Last of us Part.2 があまりにモヤるので整理してみた

ついに新作が発売された、ラスアス2ことLast of us Part.2 !
第一作が大好きで発売日に入手し、3日間でクリアしたものの、あまりのモヤモヤっぷりに思わずnoteアカウントを作りました。

自分のモヤモヤとした気持ち・感想を整理するために書いたので長文・乱文になりますが、読んでいただければ嬉しいです。

【筆者の前提情報】

・第一作はプレイ済み。複数回クリアするぐらい好き。
・第一作の好きなところはストーリー。ジョエルとエリーの二人の関係性が善悪を越えたところに着地し、絶妙にほろ苦い結末となっているのを一番評価している。
・Part.2 はトレーラーをみて、エリーとジョエルの再結成を楽しみにプレイ。
・3日間で1回クリアした段階。きちんと網羅・消化できていないところ多いかもです。

【筆者の本作評価】 3/10点

・アクション、グラフィックは最高。
 →特に言うこと無し。
・ストーリーに大きな難あり
 →以下、ストーリーに絞って要点を整理してみたいと思います。

記録抜粋 ::

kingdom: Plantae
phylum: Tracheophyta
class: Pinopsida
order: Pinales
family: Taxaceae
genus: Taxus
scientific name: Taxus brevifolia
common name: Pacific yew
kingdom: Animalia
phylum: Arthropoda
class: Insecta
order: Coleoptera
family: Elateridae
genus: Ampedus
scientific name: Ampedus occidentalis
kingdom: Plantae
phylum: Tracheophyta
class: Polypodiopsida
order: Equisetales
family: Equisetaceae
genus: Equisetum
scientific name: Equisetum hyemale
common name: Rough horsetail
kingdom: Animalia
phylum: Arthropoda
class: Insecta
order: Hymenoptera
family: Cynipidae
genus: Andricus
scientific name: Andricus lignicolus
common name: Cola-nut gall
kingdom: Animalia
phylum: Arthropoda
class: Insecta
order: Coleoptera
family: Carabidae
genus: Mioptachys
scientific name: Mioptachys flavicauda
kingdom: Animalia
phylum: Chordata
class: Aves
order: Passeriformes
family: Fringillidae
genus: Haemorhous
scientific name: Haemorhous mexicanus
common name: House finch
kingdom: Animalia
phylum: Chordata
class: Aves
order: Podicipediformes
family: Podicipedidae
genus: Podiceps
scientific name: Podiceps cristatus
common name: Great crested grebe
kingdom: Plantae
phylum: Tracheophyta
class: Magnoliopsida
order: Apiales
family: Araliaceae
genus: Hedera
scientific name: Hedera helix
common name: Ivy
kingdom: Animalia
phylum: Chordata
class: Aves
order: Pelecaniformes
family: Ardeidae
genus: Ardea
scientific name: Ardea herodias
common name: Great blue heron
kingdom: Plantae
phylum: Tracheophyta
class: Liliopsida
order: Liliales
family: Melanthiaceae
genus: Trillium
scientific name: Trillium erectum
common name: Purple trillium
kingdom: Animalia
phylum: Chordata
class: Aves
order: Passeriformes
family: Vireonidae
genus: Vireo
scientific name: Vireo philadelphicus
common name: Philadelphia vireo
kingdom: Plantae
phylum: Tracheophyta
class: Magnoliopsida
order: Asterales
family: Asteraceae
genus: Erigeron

課題 ::
本文の【筆者の前提情報】に並ぶ項目を、それぞれ短くまとめてすべて挙げよ。 本文だけを手がかりにすること。

解答 ::
・第一作はプレイ済みで、複数回クリアするほど好きである。
・第一作で好きなのはストーリーで、ジョエルとエリーの関係性が善悪を越えたところに着地し、ほろ苦い結末となっている点を最も評価している。
・Part.2 はトレーラーを見て、エリーとジョエルの再結成を楽しみにプレイした。
・3日間で1回クリアした段階で、網羅・消化できていないところが多いかもしれない。